Oh, why, why hadn’t she told him the truth when she’d had the chance?
Harry lay in bed, as comfortable as he could be. Though he hated to admit it, he was tired, exactly as the surgeons kept telling him he should be. It was still some time until supper, and though through the windows he could see the sun was slipping lower in the sky, the day was not done, more afternoon than evening. Yet Arnold was finally on his way back to London with all the necessary decisions and signatures tucked in that voluminous leather bag, and Harry welcomed the peace of once again having his bedchamber empty of guests. On the carpet beside his bed Patch and Potch lay curled together, snoring with voluptuous canine abandon, and Harry suspected he’d soon be snoring along with them.
To help ease himself into that nap, he had in his hands one of the magazines that Arnold had brought from London. Titled The London Observer, this one was new to him, and he could already tell that it would be juicy with scandal, the leering antithesis of the dry old Gentleman’s Magazine that Gus had so gamely tried to read to him.

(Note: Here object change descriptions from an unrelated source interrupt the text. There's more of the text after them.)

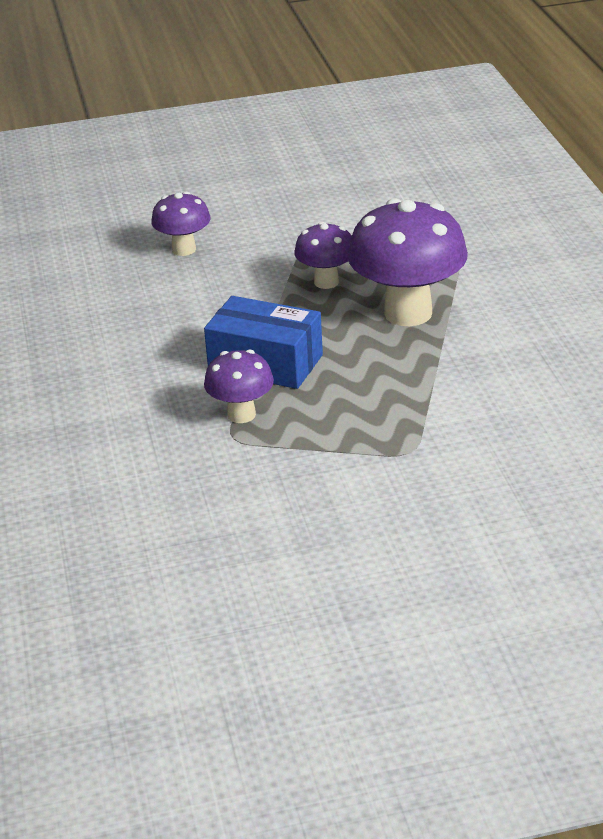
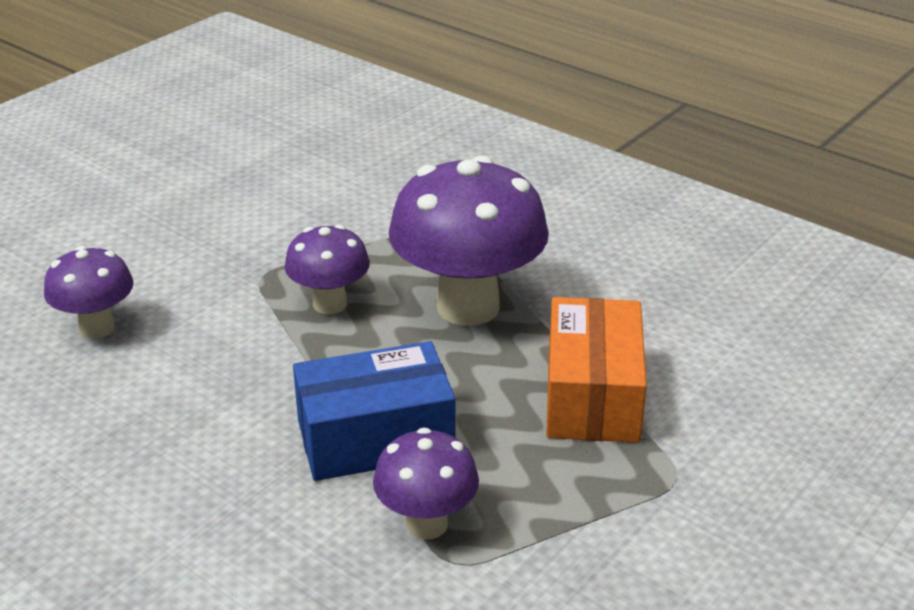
camera: 40 degrees left, 0 degrees up
none -> orange box [546,297,647,443]

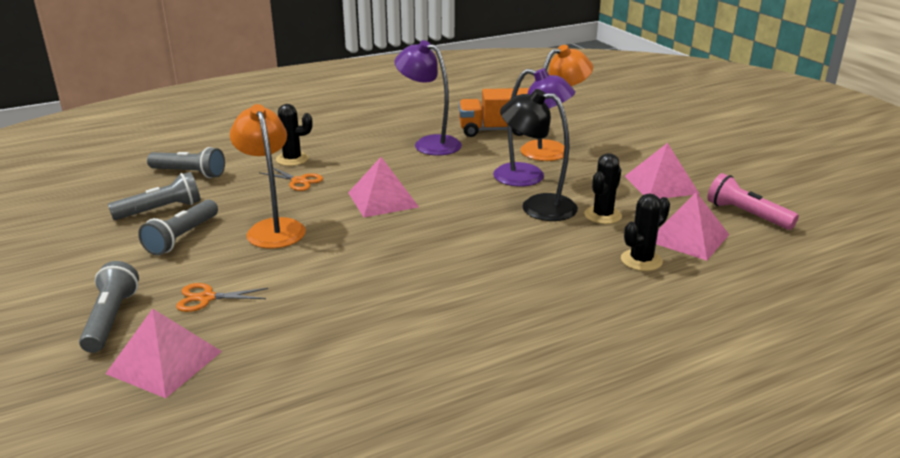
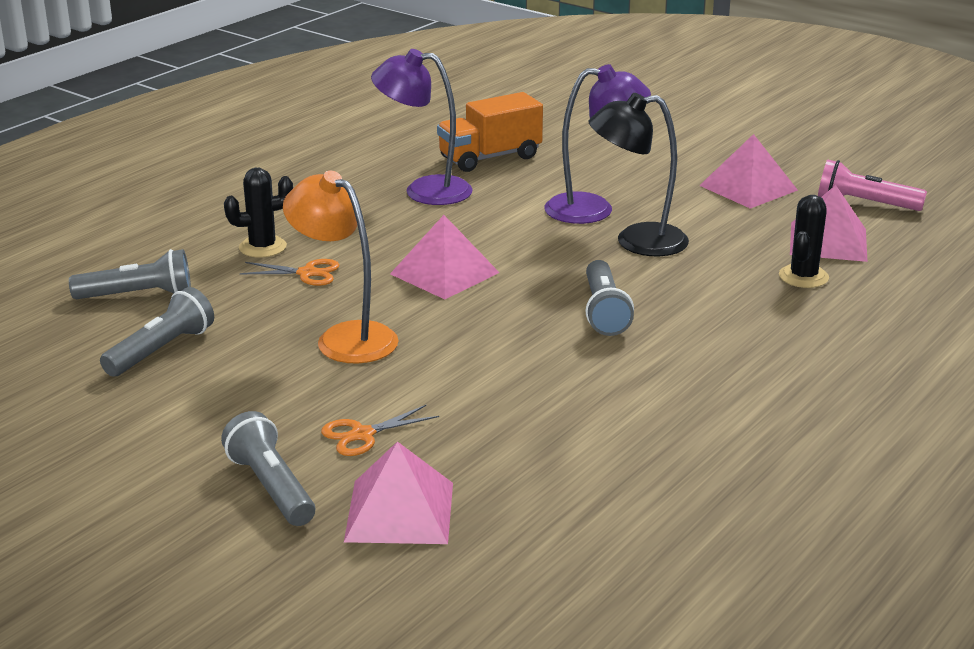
camera: 25 degrees left, 0 degrees up
grey flashlight [138,199,218,256] -> grey flashlight moved to [585,260,634,336]
orange lamp [520,45,593,161] -> none
black cactus [584,153,622,224] -> none

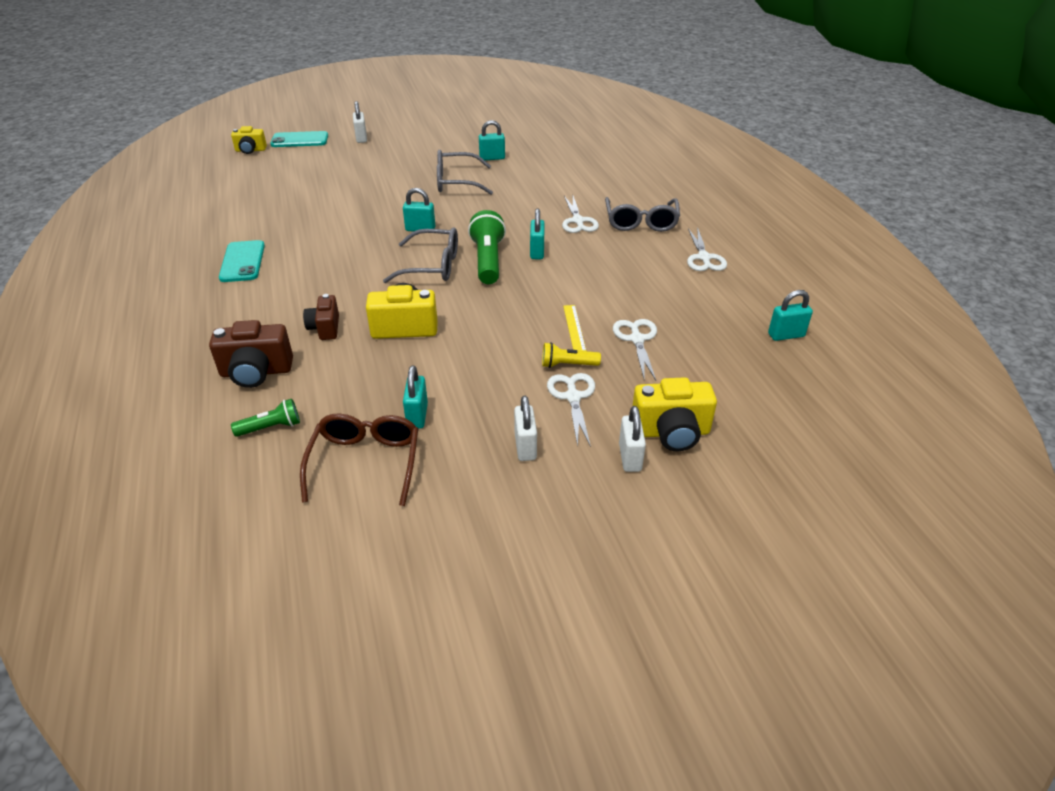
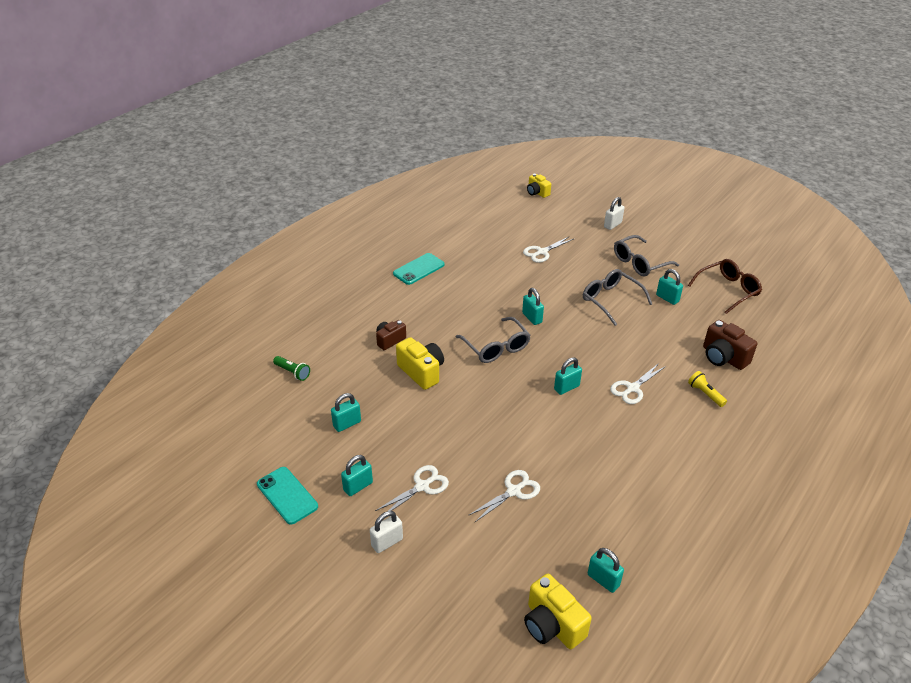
camera: 55 degrees right, 0 degrees up
brown camera [209,320,293,388] -> brown camera moved to [703,320,757,370]
turquoise phone [270,131,328,147] -> turquoise phone moved to [257,467,318,525]
brown glasses [300,414,418,506] -> brown glasses moved to [688,259,762,314]
green flashlight [468,210,506,284] -> none
white padlock [514,396,537,461] -> turquoise padlock [341,455,373,496]
yellow flashlight [542,342,601,368] -> yellow flashlight moved to [688,371,727,407]
yellow ruler [563,305,586,351] -> none
grey glasses [605,197,680,232] -> grey glasses moved to [614,235,679,276]
yellow camera [633,377,717,451] -> yellow camera moved to [524,574,592,649]
white scissors [687,227,727,271] -> white scissors moved to [523,236,574,263]

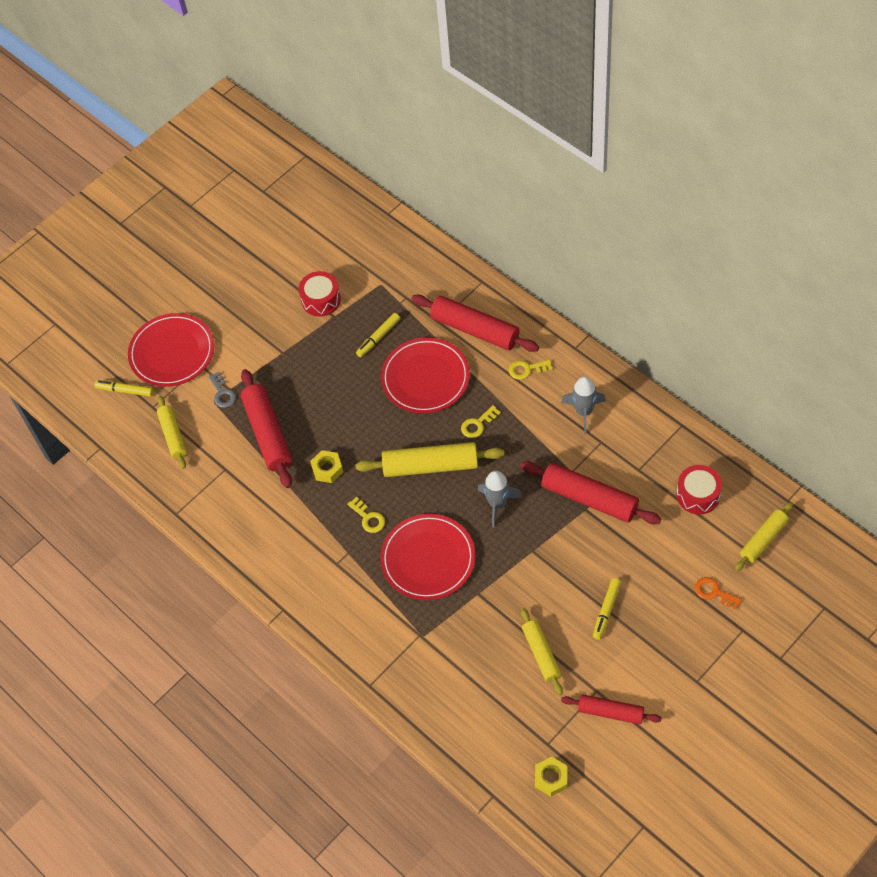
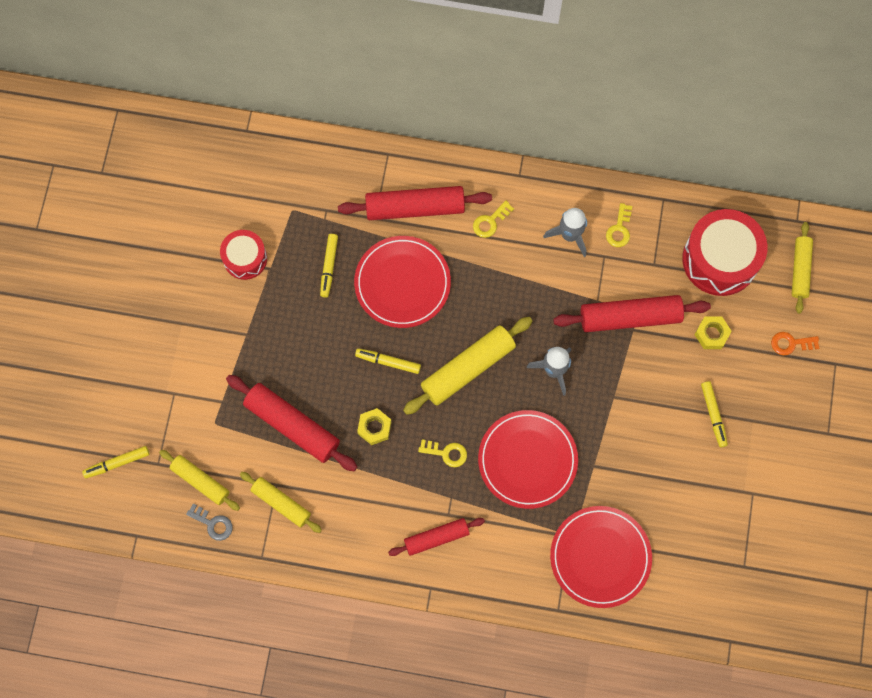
camera: 40 degrees left, 15 degrees up
red plate [128,313,214,387] -> red plate moved to [550,506,652,608]
grey key [209,372,236,408] -> grey key moved to [186,503,233,541]
yellow key [461,405,501,438] -> yellow key moved to [606,203,632,247]
yellow rolling pin [521,608,563,695] -> yellow rolling pin moved to [240,472,322,533]
yellow nut [535,756,568,796] -> yellow nut moved to [694,317,732,349]
red rolling pin [561,694,662,724] -> red rolling pin moved to [388,518,485,556]
red drum [677,465,722,515] -> red drum [682,209,767,296], size x1.73
none -> yellow marker [355,348,421,374]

He smiled, thinking how even the f
rontispiece would make her blush: a drawing of a bare-breasted goddess in a helmet, a goatish satyr lurking to one side, and several other clumsily drawn figures in ancient garb that looked more like bedsheets. Even he needed the caption to make sense of the picture: “A beautiful Frontispiece, representing Minerva, the Patroness of Learning, inspiring the Genius of This Magazine; while, in the Back-Ground, a Satyr exposes the Genius of Illicit Love.”
He snorted with amusement at that, and idly wondered if Gus was worldly enough to know about satyrs, whose main occupation was ravishing nymphs. How would he explain that to her, he thought sleepily, flipping through the pages. The rest of the magazine was much as he expected, filled with bad poetry, inane observations, and articles with enticing titles such as “The Man of Pleasure” and “A Portrait of a Buck.” Yawning, he finally settled on “Notes of the Town,” wondering how many of his friends and acquaintances he could recognize in the scandalous exploits, their names reduced to decorous initials to protect the Genius of this Magazine from libel.
The words were swimming before him and his eyes nearly closed when, abruptly, a short passage jumped out from the others.
All regret the absence of Lord H—g—e from the Recent Divertissements; His Lordship is said to be recovering well from Wounds suffered in the Hunting-Field, & we wish Every Speed to his Return. Miss W—y, who was widely believed to be in Possession of His Lordship’s Heart, has lately showed this to be an Exaggeration, & that no Hymeneal Union is imminent, by being seen much this last fortnight in the Exclusive Company of Lord S—l—d. Ah, Cupid! How sweet are his darts to the bosom of a Willing Beauty!
What in blazes was this? He’d begun by being mildly irritated to see his name included and his accident blamed on a hunting accident. But then he’d come to the part about Julia, and how she’d not only severed ties with him but was in London, and had taken up with that idiot Lord Southland. Lies, it had to be lies, all of it no more than another invention of this damnable rag.